Rendered chart pictures
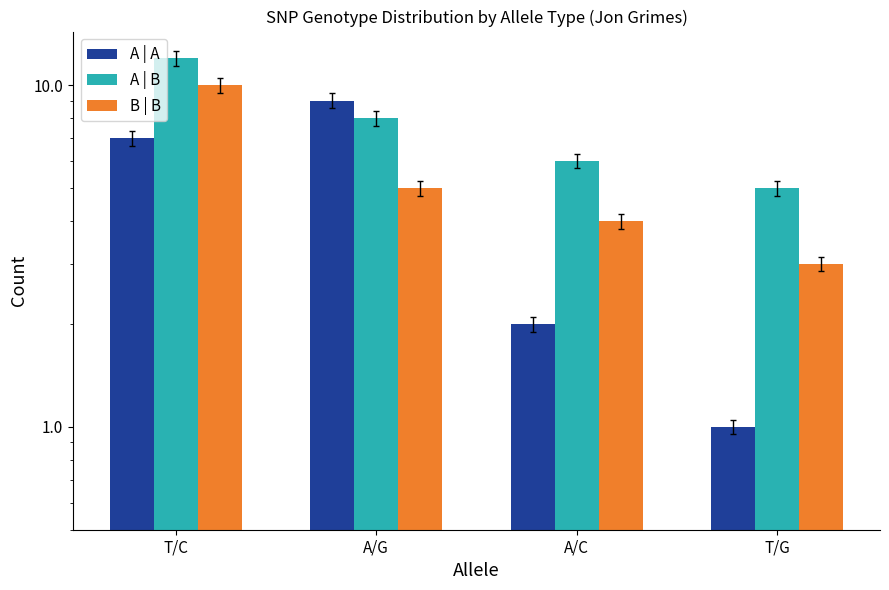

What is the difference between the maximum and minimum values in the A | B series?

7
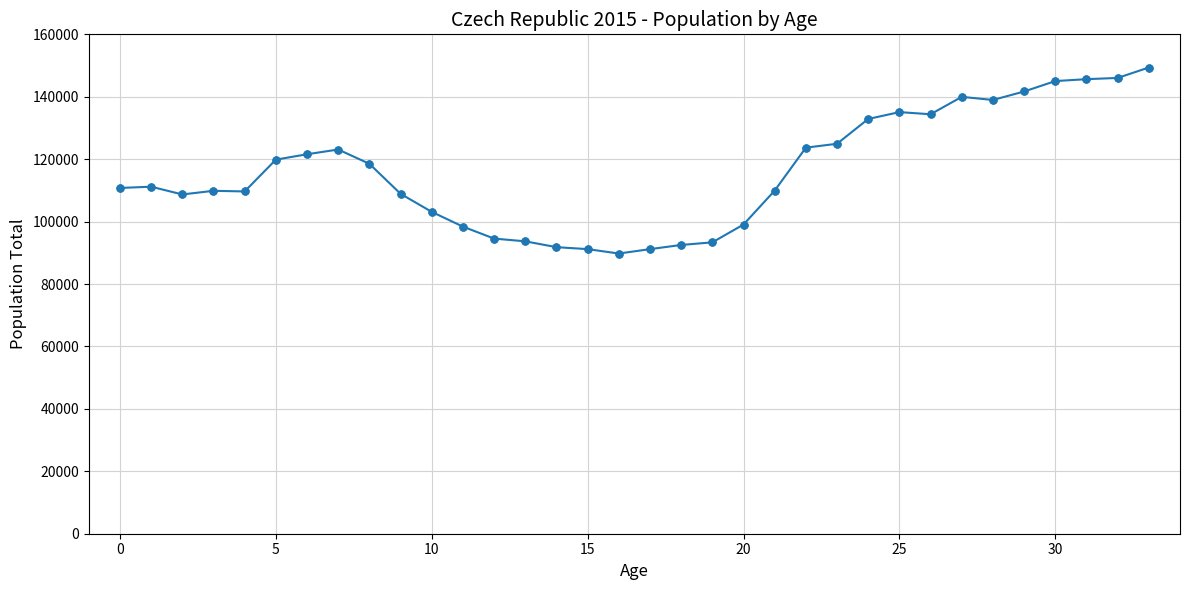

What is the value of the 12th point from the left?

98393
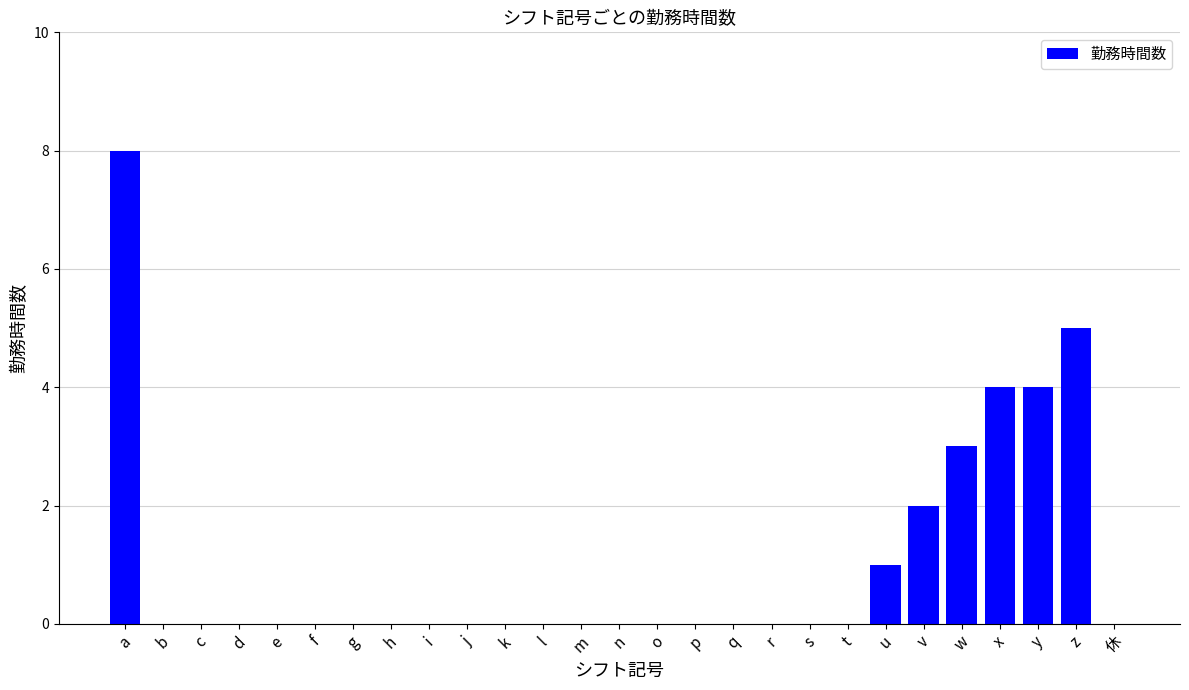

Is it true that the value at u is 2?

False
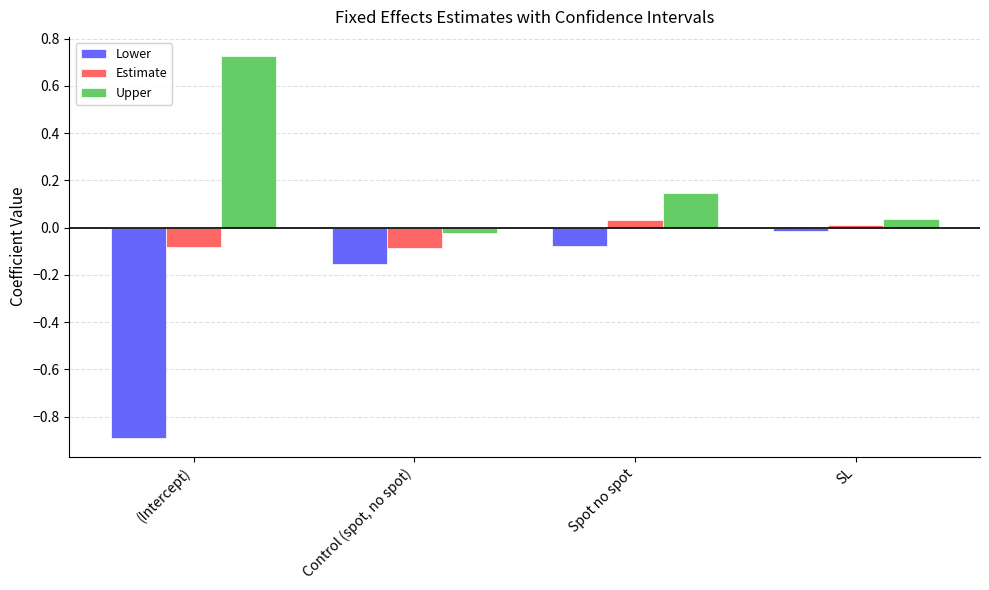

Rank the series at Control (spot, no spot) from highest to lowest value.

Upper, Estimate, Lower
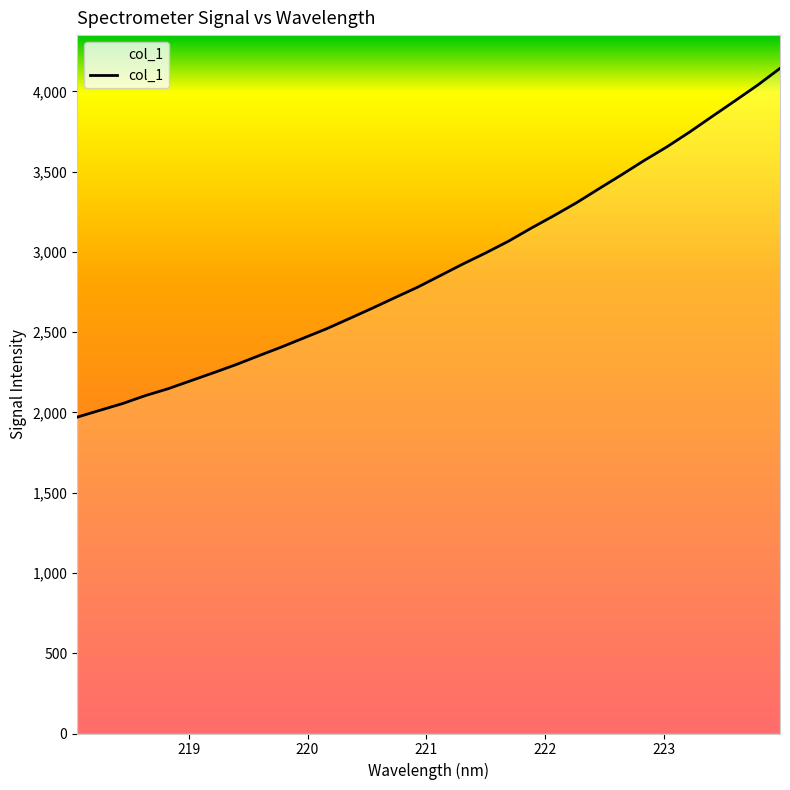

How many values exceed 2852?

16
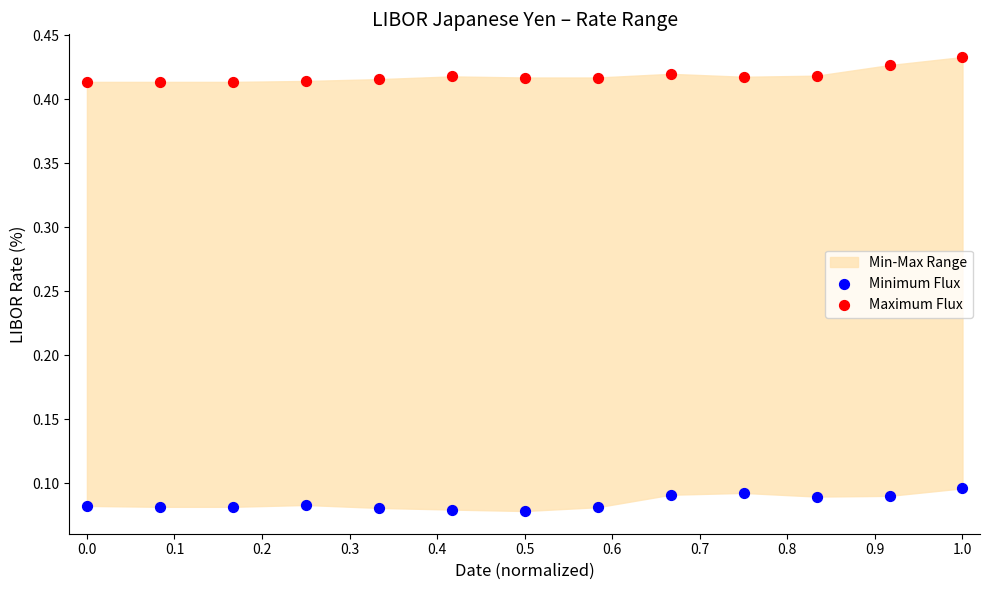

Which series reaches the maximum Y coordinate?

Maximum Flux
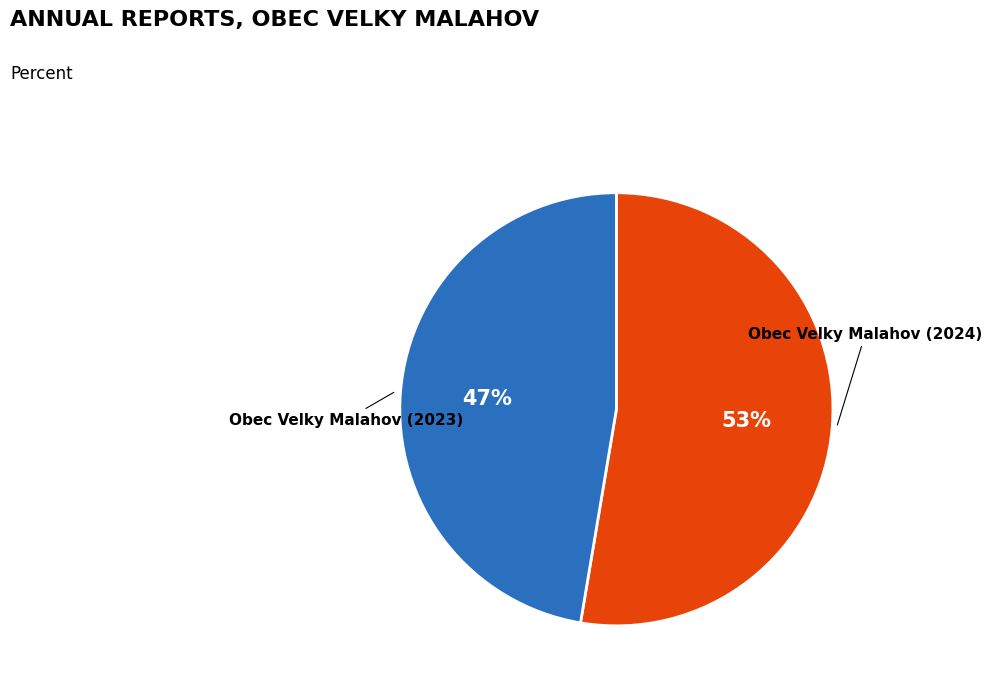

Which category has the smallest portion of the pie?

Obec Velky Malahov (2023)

> Task item
Copy out every line of the material above word for word, leaving the pictures out.

> Answer for the task
What is the difference between the maximum and minimum values in the A | B series?

7

What is the value of the 12th point from the left?

98393

Is it true that the value at u is 2?

False

Rank the series at Control (spot, no spot) from highest to lowest value.

Upper, Estimate, Lower

How many values exceed 2852?

16

Which series reaches the maximum Y coordinate?

Maximum Flux

Which category has the smallest portion of the pie?

Obec Velky Malahov (2023)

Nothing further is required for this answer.